Study material:
========
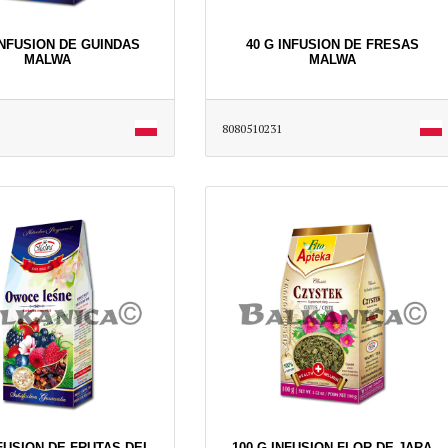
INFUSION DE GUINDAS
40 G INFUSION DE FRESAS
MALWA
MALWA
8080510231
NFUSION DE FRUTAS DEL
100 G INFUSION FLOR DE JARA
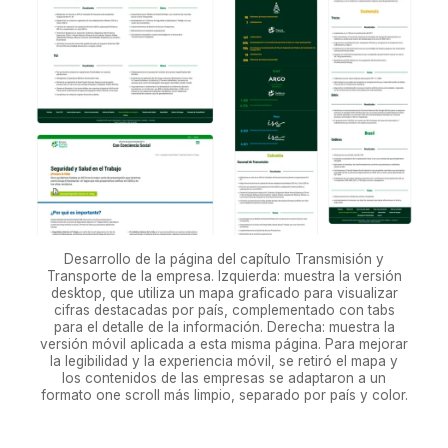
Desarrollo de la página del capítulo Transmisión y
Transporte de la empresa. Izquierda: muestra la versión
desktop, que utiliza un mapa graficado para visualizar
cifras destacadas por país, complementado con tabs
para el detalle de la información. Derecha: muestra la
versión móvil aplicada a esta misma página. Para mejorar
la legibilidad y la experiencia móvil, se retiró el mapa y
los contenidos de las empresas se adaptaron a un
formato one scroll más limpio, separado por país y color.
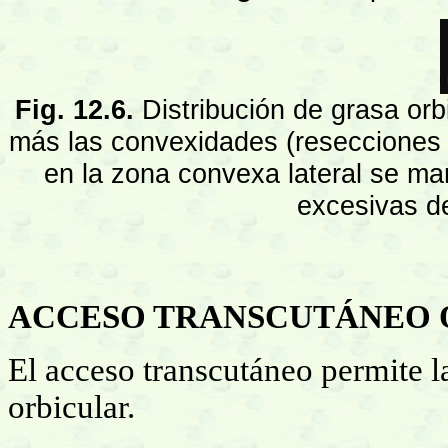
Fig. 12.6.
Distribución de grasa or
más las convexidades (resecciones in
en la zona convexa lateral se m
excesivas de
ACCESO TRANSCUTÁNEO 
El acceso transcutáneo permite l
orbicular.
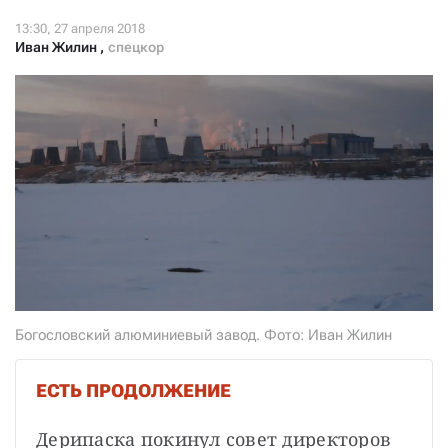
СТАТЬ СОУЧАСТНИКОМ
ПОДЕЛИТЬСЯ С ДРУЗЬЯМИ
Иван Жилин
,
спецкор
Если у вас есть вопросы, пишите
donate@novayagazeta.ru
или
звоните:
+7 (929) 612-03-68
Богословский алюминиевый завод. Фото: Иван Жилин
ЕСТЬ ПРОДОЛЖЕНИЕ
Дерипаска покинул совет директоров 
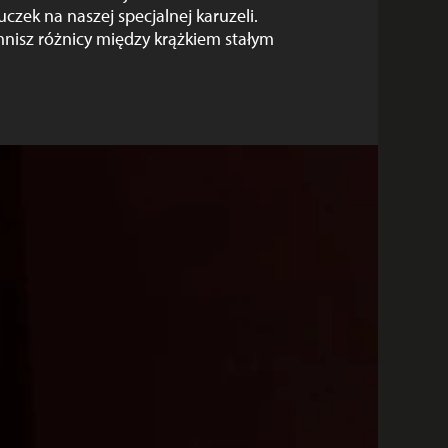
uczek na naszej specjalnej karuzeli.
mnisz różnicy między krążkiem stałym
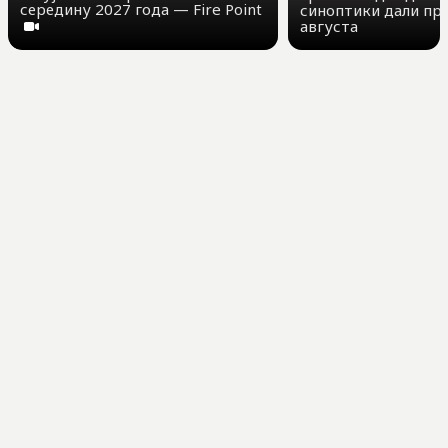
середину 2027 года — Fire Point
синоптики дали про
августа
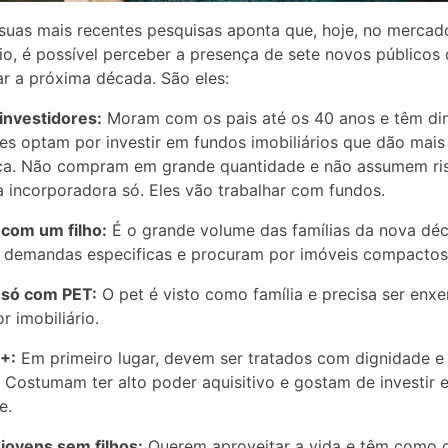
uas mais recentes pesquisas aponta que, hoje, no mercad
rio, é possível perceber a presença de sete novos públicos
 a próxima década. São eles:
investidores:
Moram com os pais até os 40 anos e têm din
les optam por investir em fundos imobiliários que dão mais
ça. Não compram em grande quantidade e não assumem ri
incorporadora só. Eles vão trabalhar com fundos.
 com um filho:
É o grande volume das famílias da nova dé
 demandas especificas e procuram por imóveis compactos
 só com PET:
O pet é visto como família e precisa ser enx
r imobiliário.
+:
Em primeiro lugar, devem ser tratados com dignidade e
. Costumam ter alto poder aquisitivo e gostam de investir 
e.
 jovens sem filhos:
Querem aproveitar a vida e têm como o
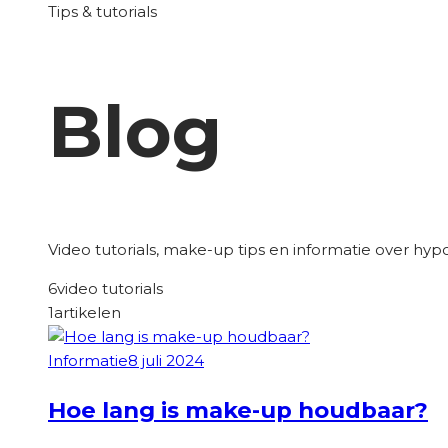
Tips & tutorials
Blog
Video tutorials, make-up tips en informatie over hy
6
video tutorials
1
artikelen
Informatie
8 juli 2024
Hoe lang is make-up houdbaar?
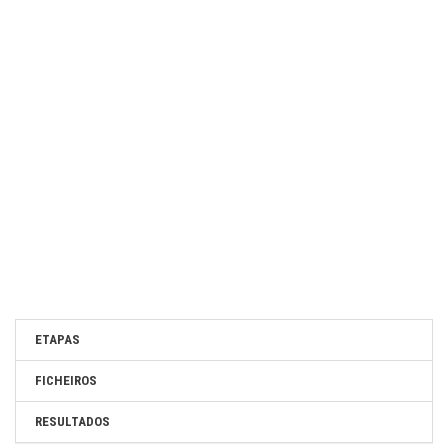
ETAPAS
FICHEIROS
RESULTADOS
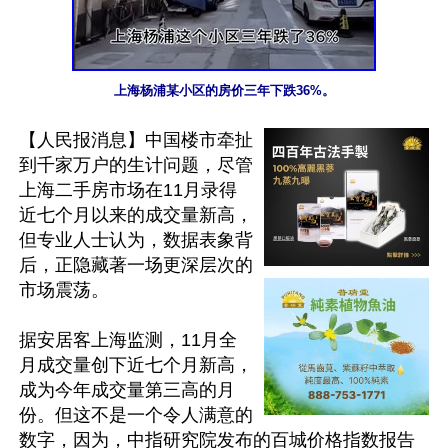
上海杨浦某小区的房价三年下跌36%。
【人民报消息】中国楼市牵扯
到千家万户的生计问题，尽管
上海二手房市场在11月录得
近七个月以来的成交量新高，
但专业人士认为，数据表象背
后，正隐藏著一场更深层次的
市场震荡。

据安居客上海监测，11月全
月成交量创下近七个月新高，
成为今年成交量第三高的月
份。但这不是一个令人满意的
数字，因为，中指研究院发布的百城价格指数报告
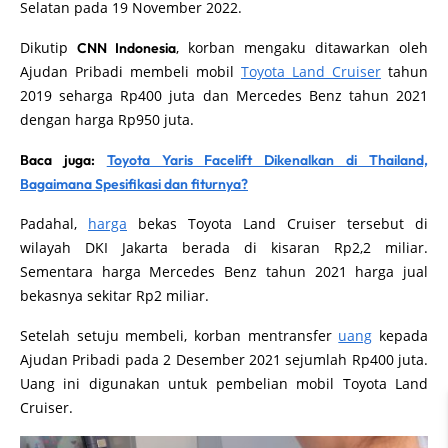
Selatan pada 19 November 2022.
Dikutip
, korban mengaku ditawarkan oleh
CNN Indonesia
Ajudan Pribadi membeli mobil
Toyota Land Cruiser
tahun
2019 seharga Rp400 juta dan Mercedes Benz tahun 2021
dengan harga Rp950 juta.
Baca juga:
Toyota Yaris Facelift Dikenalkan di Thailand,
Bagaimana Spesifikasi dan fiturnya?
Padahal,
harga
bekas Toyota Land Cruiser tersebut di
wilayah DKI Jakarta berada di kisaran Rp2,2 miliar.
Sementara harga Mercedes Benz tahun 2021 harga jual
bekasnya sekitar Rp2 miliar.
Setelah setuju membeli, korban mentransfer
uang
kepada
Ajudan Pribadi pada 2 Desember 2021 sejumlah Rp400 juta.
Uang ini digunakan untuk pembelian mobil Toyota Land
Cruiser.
========
Aim of the task: Print, unchanged, the part of the entries that opens with the line containing "середину 2027 года — Fire Point" and closes with the line containing "数字，因为，中指研究院发布的百城价格指数报告", both lines included. Leave the pictures out.

Reply to the task:
середину 2027 года — Fire Point
синоптики дали про
августа
uas mais recentes pesquisas aponta que, hoje, no mercad
rio, é possível perceber a presença de sete novos públicos
 a próxima década. São eles:
investidores:
Moram com os pais até os 40 anos e têm din
les optam por investir em fundos imobiliários que dão mais
ça. Não compram em grande quantidade e não assumem ri
incorporadora só. Eles vão trabalhar com fundos.
 com um filho:
É o grande volume das famílias da nova dé
 demandas especificas e procuram por imóveis compactos
 só com PET:
O pet é visto como família e precisa ser enx
r imobiliário.
+:
Em primeiro lugar, devem ser tratados com dignidade e
. Costumam ter alto poder aquisitivo e gostam de investir 
e.
 jovens sem filhos:
Querem aproveitar a vida e têm como o
Tips & tutorials
Blog
Video tutorials, make-up tips en informatie over hy
6
video tutorials
1
artikelen
Informatie
8 juli 2024
Hoe lang is make-up houdbaar?
ETAPAS
FICHEIROS
RESULTADOS
上海杨浦某小区的房价三年下跌36%。
【人民报消息】中国楼市牵扯
到千家万户的生计问题，尽管
上海二手房市场在11月录得
近七个月以来的成交量新高，
但专业人士认为，数据表象背
后，正隐藏著一场更深层次的
市场震荡。

据安居客上海监测，11月全
月成交量创下近七个月新高，
成为今年成交量第三高的月
份。但这不是一个令人满意的
数字，因为，中指研究院发布的百城价格指数报告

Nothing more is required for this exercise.